Required action 1:
In the email exchange about deriving Foldable, why is the proposal by Twan van Laarhoven called unhelpful for the question asked?
Required action 2:
In the email exchange about deriving Foldable, what flag lets you derive instances of the Foldable class?
Required action 3:
Carry on the email exchange about deriving Foldable past its last line.
━━━ Text excerpt
On 27/06/2012, at 3:18 PM, John Lato wrote:
On Wed, Jun 27, 2012 at 9:15 AM, Richard O'Keefe
wrote: On 27/06/2012, at 12:51 PM, John Lato wrote:
data Tree a = Leaf a | Branch (Tree a) ( Tree a) deriving (Foldable, Show)
While I am familiar with deriving (Show), I am not familiar with deriving (Foldable), which looks rather useful.
http://www.haskell.org/ghc/docs/7.4.2/html/users_guide/deriving.html just says "With -XDeriveFoldable, you can derive instances of the class Foldable, defined in Data.Foldable." but it provides no details.
Would you care to explain more about deriving (Foldable)?
There's not much to explain, DeriveFoldable basically does just that; automatically provide an instance of the Foldable class for a data type.
That was sufficiently obvious, yes. The question remains, ***WHAT*** instance?
I think the original proposal for DeriveFoldable was from Twan van Laarhoven, http://www.mail-archive.com/haskell-prime@haskell.org/msg02116.html,
which goes into a great deal of detail about what deriving (Functor) does, but none whatsoever about what deriving (Foldable) does. Even for Functor, another 3 or 4 nontrivial examples would be nice.
━━━━━━
━━━ Supplied material
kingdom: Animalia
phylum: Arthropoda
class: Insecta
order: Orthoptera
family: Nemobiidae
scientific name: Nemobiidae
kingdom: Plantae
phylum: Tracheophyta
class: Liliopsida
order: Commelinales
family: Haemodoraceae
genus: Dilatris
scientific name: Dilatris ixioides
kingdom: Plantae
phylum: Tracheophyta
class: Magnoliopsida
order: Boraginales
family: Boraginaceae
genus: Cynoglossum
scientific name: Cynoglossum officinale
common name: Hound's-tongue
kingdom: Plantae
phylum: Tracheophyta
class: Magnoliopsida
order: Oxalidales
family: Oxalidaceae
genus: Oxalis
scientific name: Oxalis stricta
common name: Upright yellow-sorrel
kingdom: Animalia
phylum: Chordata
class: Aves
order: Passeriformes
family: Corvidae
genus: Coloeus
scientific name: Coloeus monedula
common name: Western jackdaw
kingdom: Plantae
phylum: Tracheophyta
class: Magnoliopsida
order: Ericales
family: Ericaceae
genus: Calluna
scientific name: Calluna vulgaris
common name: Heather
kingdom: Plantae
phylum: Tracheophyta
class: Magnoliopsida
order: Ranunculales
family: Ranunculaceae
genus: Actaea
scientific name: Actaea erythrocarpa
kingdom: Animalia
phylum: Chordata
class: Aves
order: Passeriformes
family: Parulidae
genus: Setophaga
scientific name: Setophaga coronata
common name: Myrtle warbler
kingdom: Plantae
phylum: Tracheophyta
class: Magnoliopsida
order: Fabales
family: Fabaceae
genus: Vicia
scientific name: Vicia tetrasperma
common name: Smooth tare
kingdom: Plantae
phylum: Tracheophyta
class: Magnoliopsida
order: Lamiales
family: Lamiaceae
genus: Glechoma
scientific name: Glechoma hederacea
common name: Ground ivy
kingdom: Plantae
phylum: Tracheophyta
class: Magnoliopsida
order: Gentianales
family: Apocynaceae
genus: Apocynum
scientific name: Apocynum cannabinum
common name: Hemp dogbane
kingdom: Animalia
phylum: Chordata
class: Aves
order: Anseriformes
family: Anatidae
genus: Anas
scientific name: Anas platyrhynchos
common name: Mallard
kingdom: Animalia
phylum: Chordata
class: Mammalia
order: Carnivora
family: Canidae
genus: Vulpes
━━━━━━
Response 1:
It goes into a great deal of detail about what deriving (Functor) does but says nothing at all about what deriving (Foldable) does.

Response 2:
-XDeriveFoldable

Response 3:
and there's a little bit of history on GHC's trac, http://hackage.haskell.org/trac/ghc/ticket/2953. The current implementation probably hasn't changed much since Simon PJ's original patch, although there's probably substantial overlap with ghc's generics these days.
That trac entry contains one sentence that seems to still apply: "What is missing is a section in the user manual describing the changes." It refers to section 8.5, which is now 7.5, and there is still no adequate documentation there.
As for the Foldable class itself, the docs at http://www.haskell.org/ghc/docs/latest/html/libraries/base/Data-Foldable.htm... are pretty good.
Yes, Foldable *is* documented. However, that page says nothing whatever about deriving (Foldable).